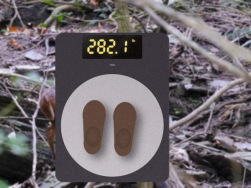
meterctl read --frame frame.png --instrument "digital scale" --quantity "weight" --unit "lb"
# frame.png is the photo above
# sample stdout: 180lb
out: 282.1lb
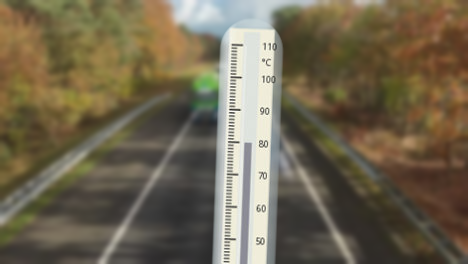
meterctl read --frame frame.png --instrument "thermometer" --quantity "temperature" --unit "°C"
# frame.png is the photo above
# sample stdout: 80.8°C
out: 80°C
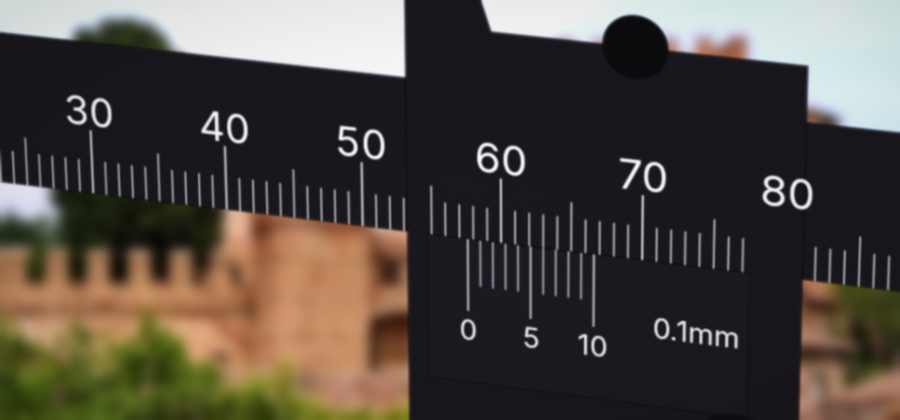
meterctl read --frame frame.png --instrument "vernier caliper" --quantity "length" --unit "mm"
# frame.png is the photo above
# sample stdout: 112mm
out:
.....
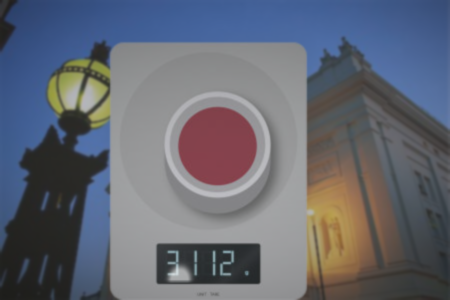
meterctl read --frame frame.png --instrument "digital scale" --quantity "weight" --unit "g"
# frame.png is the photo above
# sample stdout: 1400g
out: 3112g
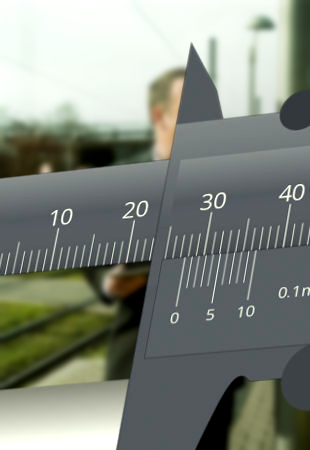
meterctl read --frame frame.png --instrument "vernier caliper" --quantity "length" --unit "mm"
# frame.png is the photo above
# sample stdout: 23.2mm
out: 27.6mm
.....
• EXERCISE REQUIREMENTS: Pull out every line of the records above that contains the word "sample". Copy each one in full.

• YOUR SOLUTION:
# sample stdout: 180lb
# sample stdout: 80.8°C
# sample stdout: 112mm
# sample stdout: 1400g
# sample stdout: 23.2mm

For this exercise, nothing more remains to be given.